The answer to your title question is "no"

Kind regards


jackdaww 09 Nov 2011 , 2:07pm

re customer service -

vodafone's may be an issue - i dont know.

i have had dreadful service from O2 - see which? conversation website.

orange also seems to get a very bad press.

whoever improves quickest should do well.

GolfingTaz 09 Nov 2011 , 2:17pm

re Customer service:

deviating from the topic a touch, I am currently with Virgin Mobile and the customer service is excellent. My biggest issue with all phone providers though is contract length.

I am not going to pay through the nose for a new tariff to get a new phone only to be locked in for 24months, when I know very well my phone will be old in one and broken by 18months!

I am on a SIM only rolling 30day contract which is fantastic value.

alexdz123 09 Nov 2011 , 2:36pm

No one has mentioned the future spectrum auction or the failure to properly monitise the rising demands for data.

I think the spectrum auction won't cost anywhere near as much as the last 3G auction, but it will represent a huge loss on the balance sheet. In terms of payback, no provider has been able to properly monitise data use yet but all are facing capacity problems in high-density areas.

The time frame of this auction was expected to be Spring 2012, so the joy of recieving a special dividend might be tempered by VOD's costs of bidding for new bandwidth.

Just a thought.

pickepics 09 Nov 2011 , 8:35pm

I too am absolutely sick of Vod's customer "care" but had an even worse experience when with O2 and have heard the others are as bad and don't have the coverage to boot. This is an oligopolistic market and it is high time the competition authorities exercised their authority.

But that's not the point here.

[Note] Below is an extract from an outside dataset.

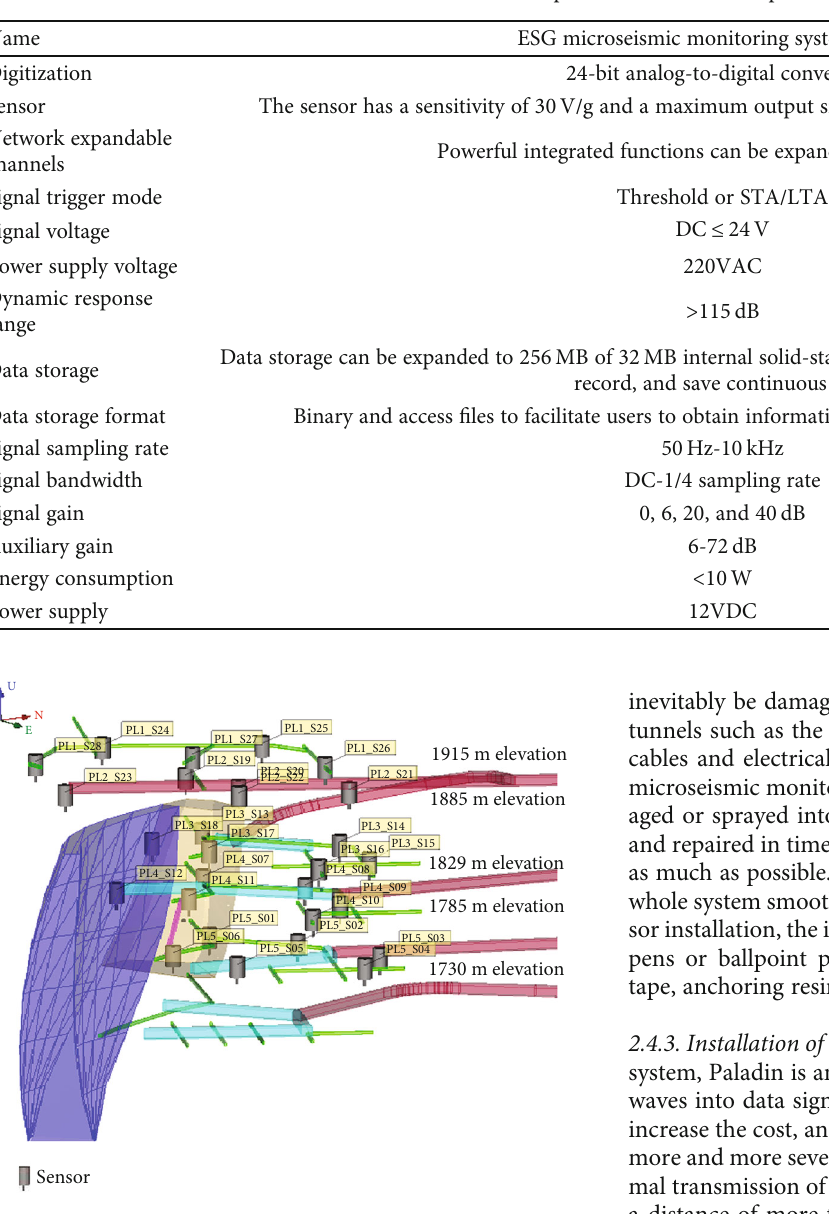
Figure 17: Stability monitoring of left bank slope stability monitoring (sensor space array distribution) in Jinping Primary Diversion Hydropower Station in Yalong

We're talking about value investments not the way the licence holders treat their UK customers. Where Vod is scoring highly is in developing markets where they are able to protect their presence by monopoly power. This is because a good part of their deals involve infrastructure. They are able to negotiate preferential deals at government level and have the financial muscle to deliver.

I don't like 'em but I won't be selling for a good while yet.

ktaylor1 10 Nov 2011 , 12:25pm

Excellent point Floorlord - customer service experience will depend on individual views - with O2 I have had good experiences (sorry abourt your experiences) but their results from Africa middle east and asia look promising for the near future.

johandesilva 15 Nov 2011 , 4:23pm

As a VOD share holder why would I want us to invest in customer services?

The answer to the question "Is there a better dividend stock in the UK market?" is yes RSA in it?

ANuvver 16 Nov 2011 , 8:03pm

If anyone's still here, right clattering on going ex-div!